Aj, take some slow deep breaths and centre yourself with this fact. You are in control. You can chose not to give him what he wants. Do not reply. You have posted the history. This man is trying to show you that he has power over your. He wants to control your state of mind and your emotions with his disappearances (which leave you devastated and longing for him to put you out of the pain HE has inflicted) and reappearances (which he hopes will result in you tearfully and gratefully accept whatever terms he wants the relations to operate within that are most convenient and rush enducing for him. This means he stays married you stay hooked.). Stay the hell away from him aj, I have been through it with my married abuser. If you reply he will continue harassing you. Stay calm. If he persists you can issue the ultimatum that you will contact his wife if he contacts you again, but don’t do that yet just give him NOTHING and wait for him to hopefully grow bored of the lack of drama. He wants your emotions. Give him absolutely nothing. It’s over. Just repeat – it’s over. It’s over.
aj,
No contact means just that!He’s testing you to see if you are really determined.Some women give in real easy and he just wants to win again.You don’t want that do you?!You think you can’t do this…but you’re much stronger than you give yourself credit for!Should he ever become a danger,there’s 911 and your local police as well as domestic violence hotline.

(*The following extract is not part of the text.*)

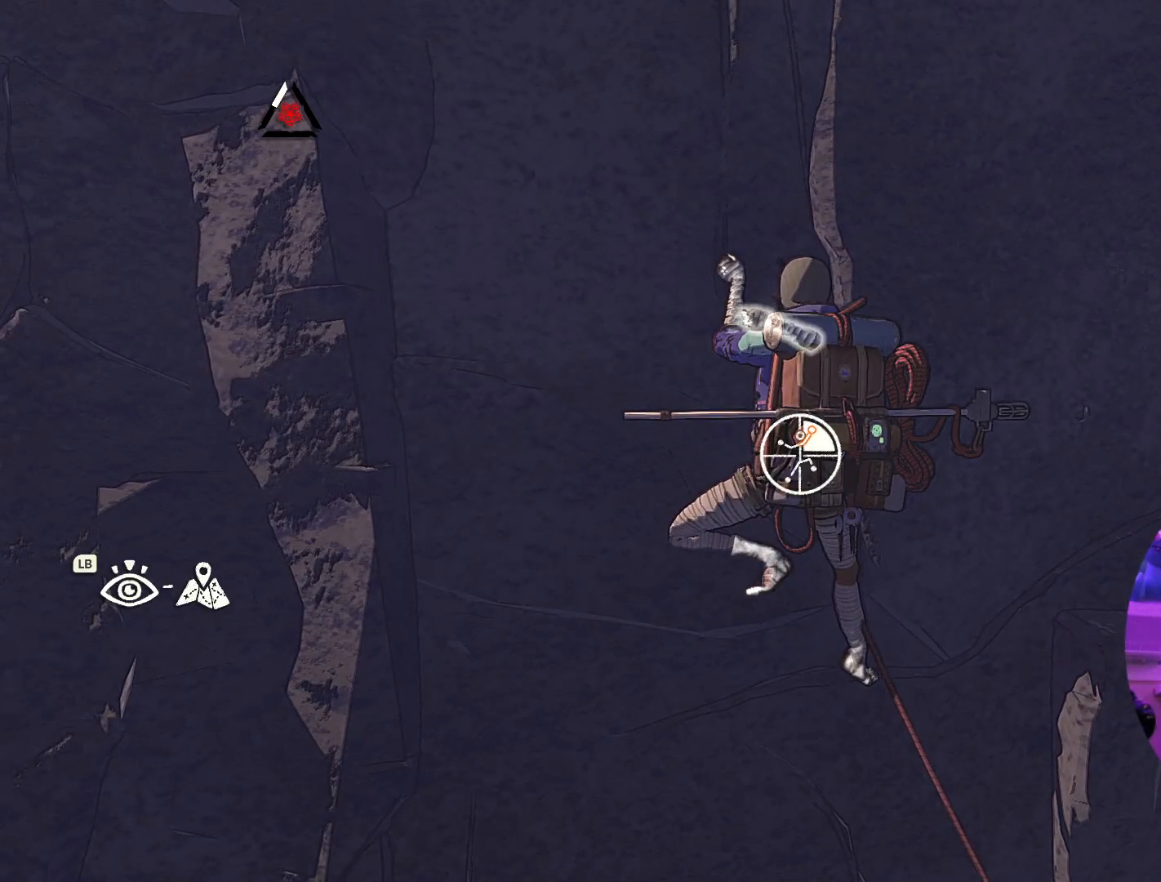
{"buttons": [], "left_stick": "up", "right_stick": "center", "events": [[217, "R1", "up"], [367, "left_stick", "up"]]}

It’s 3am here gah insomnia. Aj make your recovery from the years of manipulation and game playing your number one priority in life. He wont like that you got free, but we dont care that they don’t like it. They just have to deal with it. Don’t met him terrorise your mind. You have that telling his wife card. That’s what kept me going. I will use it too if he ever harasses me again. I had months of it and it made me very araméen very ill. No contact aj! Love to you.
I have NO desire to respond to him, but I am nervous as hell that he is going to be in the parking lot waiting for me when I leave work today. I don’t want to see him or talk to him. Thinking about it makes me feel sick.